• **Stored records**:

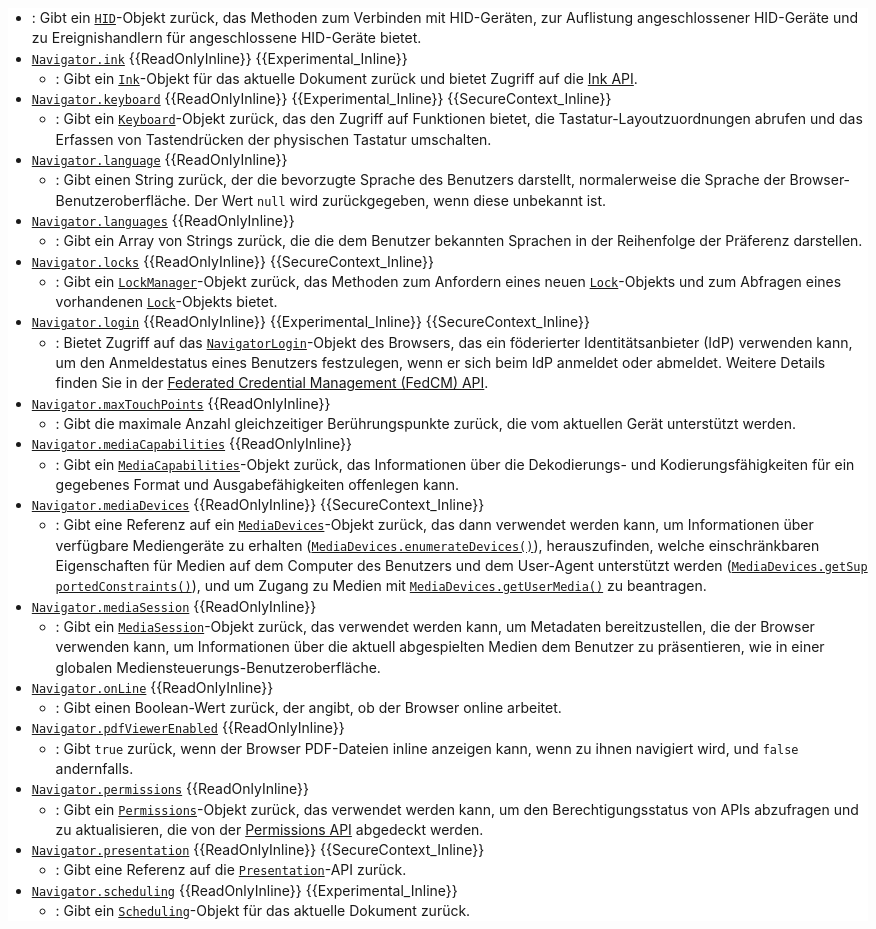   - : Gibt ein [`HID`](/de/docs/Web/API/HID)-Objekt zurück, das Methoden zum Verbinden mit HID-Geräten, zur Auflistung angeschlossener HID-Geräte und zu Ereignishandlern für angeschlossene HID-Geräte bietet.
- [`Navigator.ink`](/de/docs/Web/API/Navigator/ink) {{ReadOnlyInline}} {{Experimental_Inline}}
  - : Gibt ein [`Ink`](/de/docs/Web/API/Ink)-Objekt für das aktuelle Dokument zurück und bietet Zugriff auf die [Ink API](/de/docs/Web/API/Ink_API).
- [`Navigator.keyboard`](/de/docs/Web/API/Navigator/keyboard) {{ReadOnlyInline}} {{Experimental_Inline}} {{SecureContext_Inline}}
  - : Gibt ein [`Keyboard`](/de/docs/Web/API/Keyboard)-Objekt zurück, das den Zugriff auf Funktionen bietet, die Tastatur-Layoutzuordnungen abrufen und das Erfassen von Tastendrücken der physischen Tastatur umschalten.
- [`Navigator.language`](/de/docs/Web/API/Navigator/language) {{ReadOnlyInline}}
  - : Gibt einen String zurück, der die bevorzugte Sprache des Benutzers darstellt, normalerweise die Sprache der Browser-Benutzeroberfläche. Der Wert `null` wird zurückgegeben, wenn diese unbekannt ist.
- [`Navigator.languages`](/de/docs/Web/API/Navigator/languages) {{ReadOnlyInline}}
  - : Gibt ein Array von Strings zurück, die die dem Benutzer bekannten Sprachen in der Reihenfolge der Präferenz darstellen.
- [`Navigator.locks`](/de/docs/Web/API/Navigator/locks) {{ReadOnlyInline}} {{SecureContext_Inline}}
  - : Gibt ein [`LockManager`](/de/docs/Web/API/LockManager)-Objekt zurück, das Methoden zum Anfordern eines neuen [`Lock`](/de/docs/Web/API/Lock)-Objekts und zum Abfragen eines vorhandenen [`Lock`](/de/docs/Web/API/Lock)-Objekts bietet.
- [`Navigator.login`](/de/docs/Web/API/Navigator/login) {{ReadOnlyInline}} {{Experimental_Inline}} {{SecureContext_Inline}}
  - : Bietet Zugriff auf das [`NavigatorLogin`](/de/docs/Web/API/NavigatorLogin)-Objekt des Browsers, das ein föderierter Identitätsanbieter (IdP) verwenden kann, um den Anmeldestatus eines Benutzers festzulegen, wenn er sich beim IdP anmeldet oder abmeldet. Weitere Details finden Sie in der [Federated Credential Management (FedCM) API](/de/docs/Web/API/FedCM_API).
- [`Navigator.maxTouchPoints`](/de/docs/Web/API/Navigator/maxTouchPoints) {{ReadOnlyInline}}
  - : Gibt die maximale Anzahl gleichzeitiger Berührungspunkte zurück, die vom aktuellen Gerät unterstützt werden.
- [`Navigator.mediaCapabilities`](/de/docs/Web/API/Navigator/mediaCapabilities) {{ReadOnlyInline}}
  - : Gibt ein [`MediaCapabilities`](/de/docs/Web/API/MediaCapabilities)-Objekt zurück, das Informationen über die Dekodierungs- und Kodierungsfähigkeiten für ein gegebenes Format und Ausgabefähigkeiten offenlegen kann.
- [`Navigator.mediaDevices`](/de/docs/Web/API/Navigator/mediaDevices) {{ReadOnlyInline}} {{SecureContext_Inline}}
  - : Gibt eine Referenz auf ein [`MediaDevices`](/de/docs/Web/API/MediaDevices)-Objekt zurück, das dann verwendet werden kann, um Informationen über verfügbare Mediengeräte zu erhalten ([`MediaDevices.enumerateDevices()`](/de/docs/Web/API/MediaDevices/enumerateDevices)), herauszufinden, welche einschränkbaren Eigenschaften für Medien auf dem Computer des Benutzers und dem User-Agent unterstützt werden ([`MediaDevices.getSupportedConstraints()`](/de/docs/Web/API/MediaDevices/getSupportedConstraints)), und um Zugang zu Medien mit [`MediaDevices.getUserMedia()`](/de/docs/Web/API/MediaDevices/getUserMedia) zu beantragen.
- [`Navigator.mediaSession`](/de/docs/Web/API/Navigator/mediaSession) {{ReadOnlyInline}}
  - : Gibt ein [`MediaSession`](/de/docs/Web/API/MediaSession)-Objekt zurück, das verwendet werden kann, um Metadaten bereitzustellen, die der Browser verwenden kann, um Informationen über die aktuell abgespielten Medien dem Benutzer zu präsentieren, wie in einer globalen Mediensteuerungs-Benutzeroberfläche.
- [`Navigator.onLine`](/de/docs/Web/API/Navigator/onLine) {{ReadOnlyInline}}
  - : Gibt einen Boolean-Wert zurück, der angibt, ob der Browser online arbeitet.
- [`Navigator.pdfViewerEnabled`](/de/docs/Web/API/Navigator/pdfViewerEnabled) {{ReadOnlyInline}}
  - : Gibt `true` zurück, wenn der Browser PDF-Dateien inline anzeigen kann, wenn zu ihnen navigiert wird, und `false` andernfalls.
- [`Navigator.permissions`](/de/docs/Web/API/Navigator/permissions) {{ReadOnlyInline}}
  - : Gibt ein [`Permissions`](/de/docs/Web/API/Permissions)-Objekt zurück, das verwendet werden kann, um den Berechtigungsstatus von APIs abzufragen und zu aktualisieren, die von der [Permissions API](/de/docs/Web/API/Permissions_API) abgedeckt werden.
- [`Navigator.presentation`](/de/docs/Web/API/Navigator/presentation) {{ReadOnlyInline}} {{SecureContext_Inline}}
  - : Gibt eine Referenz auf die [`Presentation`](/de/docs/Web/API/Presentation)-API zurück.
- [`Navigator.scheduling`](/de/docs/Web/API/Navigator/scheduling) {{ReadOnlyInline}} {{Experimental_Inline}}
  - : Gibt ein [`Scheduling`](/de/docs/Web/API/Scheduling)-Objekt für das aktuelle Dokument zurück.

• **ACTION ITEM**: Report each line in the entries above that contains the string "Dokument", treating uppercase and lowercase letters as distinct.

• **WRITTEN ANSWER**:
  - : Gibt ein [`Ink`](/de/docs/Web/API/Ink)-Objekt für das aktuelle Dokument zurück und bietet Zugriff auf die [Ink API](/de/docs/Web/API/Ink_API).
  - : Gibt ein [`Scheduling`](/de/docs/Web/API/Scheduling)-Objekt für das aktuelle Dokument zurück.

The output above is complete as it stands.